Looking back, the summer of 2008 seems like a very different time to that we're living in today. The first Iron Man movie was released pre-recession, before Obama, at the tale end of eight long years of George W Bush. It came out just before The Dark Knight, a film that in comparison looks so serious, pretentious even in its politically aware themes and grave discussion of our decaying morality. Robert Downey Jr. as Iron Man makes Christian Bale as Batman look like a real bore. The Iron Man movies are rambunctious, playful fun. Even the sequel's very title, plainly Iron Man 2 with no posturing extrapolation, suggests the frivolity of the franchise.
But here we are, in the new age of asceticism, and frivolity is now frowned upon. After we've said all those "yes we cans" can we sit back and passively enjoy a movie that is pure indulgence? Iron Man 2 is hyper entertaining. The problem, however, is only whether you will allow yourself to be that entertained. Any movie can be shaken up enough to make a thesis fall out, but with Iron Man even the most eager for meanings are made reluctant. It's all boys and their big toys going boom, and then boys and their other toys that wear cat suits and swish their hair seductively. It's as indulgent as a Big Mac with a chocolate milkshake and a McFlurry to follow, and about as satisfying. Sure, it will leave you feeling empty long before dinnertime but it's enjoyable if only you'll just let yourself go.
Iron Man 2 is as sharply scripted as the first, and the rapid-fire dialogue delivered in Robert Downey Jr.'s best nonchalant drawl skillfully balances out all of the banging and booming of the action sequences. And, for the most part, they are terrifically exciting action sequences. Mickey Rourke makes a convincing Russian physicist villain, and his appearance with the electric whips on a Monaco racetrack is dramatic. Don Cheadle looks to be having as great a time pretending to be flying through the air in an Iron Man suit, as he would if it were real. This is a movie so busting full of machismo, that it would be sort of unbearable if it weren't for the macho being cut through with camp. Robert Downey Jr. has a rogue-ish Cary Grant-like charm, a gentlemanly countenance perhaps, that takes the edge off. It's something like a superhero movie written by a jovial version of David Mamet.
It's also a superhero movie for those who don't like superhero movies. This is most clear during a scene in which Tony Stark celebrates his birthday drunk and dressed in the Iron Man suit dancing to Daft Punk and shooting champagne bottles flung into the air by skinny blondes. It is hard to imagine this working so well without Downey Jr.

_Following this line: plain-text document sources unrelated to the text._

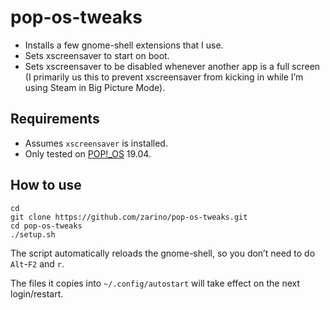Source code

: # pop-os-tweaks

* Installs a few gnome-shell extensions that I use.
* Sets xscreensaver to start on boot.
* Sets xscreensaver to be disabled whenever another app is a full screen (I primarily us this to prevent xscreensaver from kicking in while I’m using Steam in Big Picture Mode).

## Requirements

* Assumes `xscreensaver` is installed.
* Only tested on [POP!_OS](https://system76.com/pop) 19.04.

## How to use

    cd
    git clone https://github.com/zarino/pop-os-tweaks.git
    cd pop-os-tweaks
    ./setup.sh

The script automatically reloads the gnome-shell, so you don’t need to do `Alt`-`F2` and `r`.

The files it copies into `~/.config/autostart` will take effect on the next login/restart.
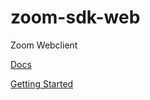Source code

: # zoom-sdk-web
Zoom Webclient

[Docs](https://zoom.github.io/zoom-sdk-web/Zoommtg.html)

[Getting Started](https://zoom.github.io/zoom-sdk-web/tutorial-getting-started.html)


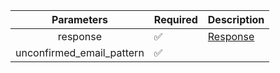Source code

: |          Parameters          | Required           | Description             |
|:----------------------------:|--------------------|-------------------------|
|           response           | :white_check_mark: | [Response](Response.md) |
|  unconfirmed_email_pattern   | :white_check_mark: |                         |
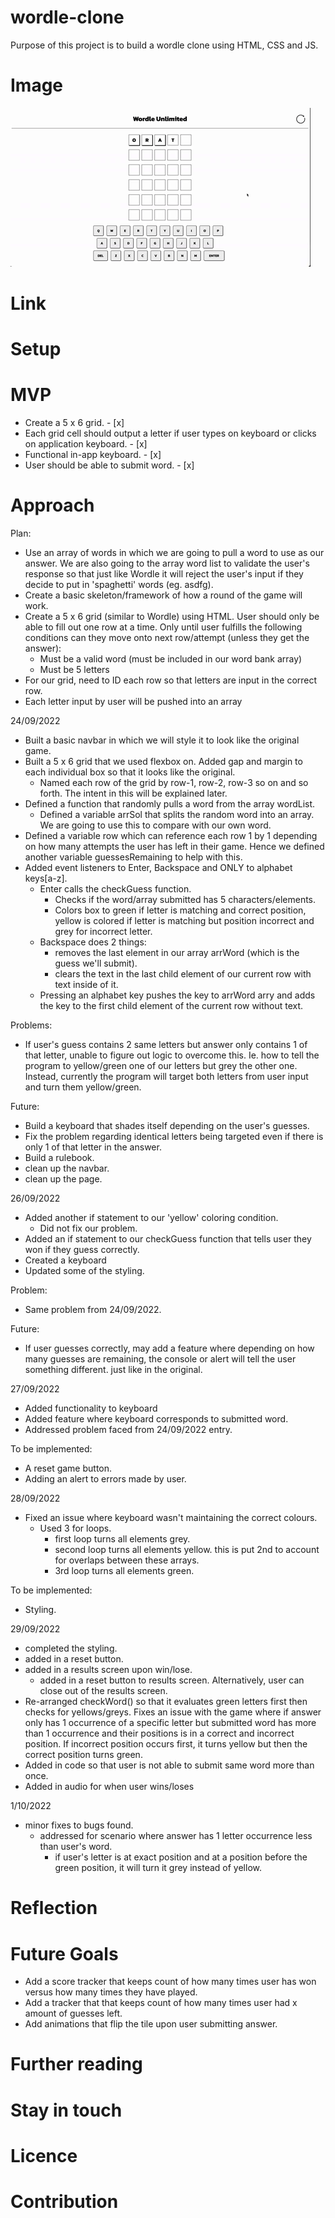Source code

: # wordle-clone

Purpose of this project is to build a wordle clone using HTML, CSS and JS.

# Image

![Alt Text](./project-demo.gif)

# Link

# Setup

# MVP

- Create a 5 x 6 grid. - [x]
- Each grid cell should output a letter if user types on keyboard or clicks on application keyboard. - [x]
- Functional in-app keyboard. - [x]
- User should be able to submit word. - [x]

# Approach

Plan:

- Use an array of words in which we are going to pull a word to use as our answer. We are also going to the array word list to validate the user's response so that just like Wordle it will reject the user's input if they decide to put in 'spaghetti' words (eg. asdfg).
- Create a basic skeleton/framework of how a round of the game will work.
- Create a 5 x 6 grid (similar to Wordle) using HTML. User should only be able to fill out one row at a time. Only until user fulfills the following conditions can they move onto next row/attempt (unless they get the answer):
  - Must be a valid word (must be included in our word bank array)
  - Must be 5 letters
- For our grid, need to ID each row so that letters are input in the correct row.
- Each letter input by user will be pushed into an array

24/09/2022

- Built a basic navbar in which we will style it to look like the original game.
- Built a 5 x 6 grid that we used flexbox on. Added gap and margin to each individual box so that it looks like the original.
  - Named each row of the grid by row-1, row-2, row-3 so on and so forth. The intent in this will be explained later.
- Defined a function that randomly pulls a word from the array wordList.
  - Defined a variable arrSol that splits the random word into an array. We are going to use this to compare with our own word.
- Defined a variable row which can reference each row 1 by 1 depending on how many attempts the user has left in their game. Hence we defined another variable guessesRemaining to help with this.
- Added event listeners to Enter, Backspace and ONLY to alphabet keys[a-z].
  - Enter calls the checkGuess function.
    - Checks if the word/array submitted has 5 characters/elements.
    - Colors box to green if letter is matching and correct position, yellow is colored if letter is matching but position incorrect and grey for incorrect letter.
  - Backspace does 2 things:
    - removes the last element in our array arrWord (which is the guess we'll submit).
    - clears the text in the last child element of our current row with text inside of it.
  - Pressing an alphabet key pushes the key to arrWord arry and adds the key to the first child element of the current row without text.

Problems:

- If user's guess contains 2 same letters but answer only contains 1 of that letter, unable to figure out logic to overcome this. Ie. how to tell the program to yellow/green one of our letters but grey the other one. Instead, currently the program will target both letters from user input and turn them yellow/green.

Future:

- Build a keyboard that shades itself depending on the user's guesses.
- Fix the problem regarding identical letters being targeted even if there is only 1 of that letter in the answer.
- Build a rulebook.
- clean up the navbar.
- clean up the page.

26/09/2022

- Added another if statement to our 'yellow' coloring condition.
  - Did not fix our problem.
- Added an if statement to our checkGuess function that tells user they won if they guess correctly.
- Created a keyboard
- Updated some of the styling.

Problem:

- Same problem from 24/09/2022.

Future:

- If user guesses correctly, may add a feature where depending on how many guesses are remaining, the console or alert will tell the user something different. just like in the original.

27/09/2022

- Added functionality to keyboard
- Added feature where keyboard corresponds to submitted word.
- Addressed problem faced from 24/09/2022 entry.

To be implemented:

- A reset game button.
- Adding an alert to errors made by user.

28/09/2022

- Fixed an issue where keyboard wasn't maintaining the correct colours.
  - Used 3 for loops.
    - first loop turns all elements grey.
    - second loop turns all elements yellow. this is put 2nd to account for overlaps between these arrays.
    - 3rd loop turns all elements green.

To be implemented:

- Styling.

29/09/2022

- completed the styling.
- added in a reset button.
- added in a results screen upon win/lose.
  - added in a reset button to results screen. Alternatively, user can close out of the results screen.
- Re-arranged checkWord() so that it evaluates green letters first then checks for yellows/greys. Fixes an issue with the game where if answer only has 1 occurrence of a specific letter but submitted word has more than 1 occurrence and their positions is in a correct and incorrect position. If incorrect position occurs first, it turns yellow but then the correct position turns green.
- Added in code so that user is not able to submit same word more than once.
- Added in audio for when user wins/loses

1/10/2022

- minor fixes to bugs found.
  - addressed for scenario where answer has 1 letter occurrence less than user's word.
    - if user's letter is at exact position and at a position before the green position, it will turn it grey instead of yellow.

# Reflection

# Future Goals

- Add a score tracker that keeps count of how many times user has won versus how many times they have played.
- Add a tracker that that keeps count of how many times user had x amount of guesses left.
- Add animations that flip the tile upon user submitting answer.

# Further reading

# Stay in touch

# Licence

# Contribution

He brings to the usual 2D superhero personality (the troubled father-son relationship and so on) his own identity, his past personas and his public misdemeanors. Of course, by the time The Dark Knight came around Christian Bale had gathered a strange, sinister reputation but it didn't translate - Downey Jr. is able to make Tony Stark's narcissism not just appealing, but admirable. In the new age of asceticism, indulgence like this holds a special thrill.